Well, who in Los Angeles knows from Hammondsport? But very soon readers were eagerly awaiting each new installment of his intermittent musings. When it was published in book form, Ray Bradbury wrote the foreword. And people all across America – people who’d never even heard of Hammondsport – discovered that they had a second home town.

*Best regional novel: Genesee Fever, by Carl Carmer. Once one of America’s most popular novelists, Carmer wrote about the very earliest days of white settlement, centering on the Bath-Keuka Lake area. Despite being originally from western New York, Carl Carmer perpetrated a few howlers for the sake of plot: the central character rides horseback from Bath to Jerusalem, and back, twice in one day; Charles Williamson and two comrades walk from Bath to Mount Morris in a single morning, and still have enough gumption left for a major brawl when they get there. But suspend the smirk, and it makes a terrific story.

*Best-loved observer: Arch Merrill. In the days before, during, and after World War II, Rochester reporter Arch Merrill wandered our entire region, soaking up all the stories he could find, turning them into newspaper columns and then into books. A River Ramble, The Finger Lakes, Slim Fingers Beckon, and a dozen or two more were beloved in their day – and they still are now. He collected stories, and I’ll warn you right now – a lot of them were not accurate. But they were all wonderful. Most of our libraries have a least a few of his volumes. Check the antique shops and used book stores if you’d like your own.

*Best-loved musician: A lady some years ago told me that she and her husband had been visiting Corfu, and were looking over the lovely Adriatic Sea, when a voice behind them said, “Now there’s someone from Rochester, New York.” They turned around, and it was Mitch Miller, record-company executive, conductor, composer, oboist, and leader of the Sing-Along Gang. After a cheerful conversation, she asked him how he’d known where she came from. “I recognized the accent,” said Mitch, who was born in Rochester on the Fourth of July in 1911, and died in New York City 99 years later.

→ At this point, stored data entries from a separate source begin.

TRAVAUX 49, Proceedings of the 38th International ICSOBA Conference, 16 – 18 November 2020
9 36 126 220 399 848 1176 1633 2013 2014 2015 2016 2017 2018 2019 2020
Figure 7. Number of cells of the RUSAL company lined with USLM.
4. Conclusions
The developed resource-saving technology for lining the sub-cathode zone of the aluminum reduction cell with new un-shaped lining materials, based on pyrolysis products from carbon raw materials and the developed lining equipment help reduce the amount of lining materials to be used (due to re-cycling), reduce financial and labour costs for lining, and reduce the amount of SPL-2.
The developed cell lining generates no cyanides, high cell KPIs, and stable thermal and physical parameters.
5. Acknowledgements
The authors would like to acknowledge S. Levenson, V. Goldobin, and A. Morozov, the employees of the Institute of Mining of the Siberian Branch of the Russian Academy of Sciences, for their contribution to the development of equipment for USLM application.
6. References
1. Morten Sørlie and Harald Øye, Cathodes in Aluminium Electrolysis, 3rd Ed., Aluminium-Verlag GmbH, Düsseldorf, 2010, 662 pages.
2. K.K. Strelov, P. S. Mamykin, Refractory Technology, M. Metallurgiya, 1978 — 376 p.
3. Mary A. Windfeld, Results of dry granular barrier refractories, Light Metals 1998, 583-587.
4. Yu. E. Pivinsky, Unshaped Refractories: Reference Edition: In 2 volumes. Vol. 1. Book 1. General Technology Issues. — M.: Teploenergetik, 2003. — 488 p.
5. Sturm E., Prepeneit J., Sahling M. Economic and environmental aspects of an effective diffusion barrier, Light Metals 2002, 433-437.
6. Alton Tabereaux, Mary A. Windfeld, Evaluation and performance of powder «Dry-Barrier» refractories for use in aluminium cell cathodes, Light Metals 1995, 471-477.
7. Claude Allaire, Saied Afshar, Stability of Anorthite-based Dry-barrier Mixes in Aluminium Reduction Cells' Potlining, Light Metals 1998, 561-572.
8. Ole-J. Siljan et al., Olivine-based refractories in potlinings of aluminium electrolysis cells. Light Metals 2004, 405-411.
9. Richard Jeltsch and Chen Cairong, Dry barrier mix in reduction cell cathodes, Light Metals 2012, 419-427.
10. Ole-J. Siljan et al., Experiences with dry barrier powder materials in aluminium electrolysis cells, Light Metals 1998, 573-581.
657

He got his musical education at Eastman School and University of Rochester, playing with both the Syracuse Symphony and the Rochester Philharmonic.

*Royal visitations: Future French King Louis Philippe toured our area in the days of his exile. Supposedly he did a painting, now in the Louvre collection, of the Montour Falls-Watkins Glen area.
According to Aileen Arnold McKinney, long-term Corning city councillor and secretary at the Curtiss plant during World War I, the future Duchess of Windsor was in town back in those days, accompanying her naval-officer husband. Nobody saw very much of her, because she kept very different hours from the local folks. Of course, the College of Heralds would no doubt inform us that the Duchess was NOT, in fact, royal, but we’ll take what we can get.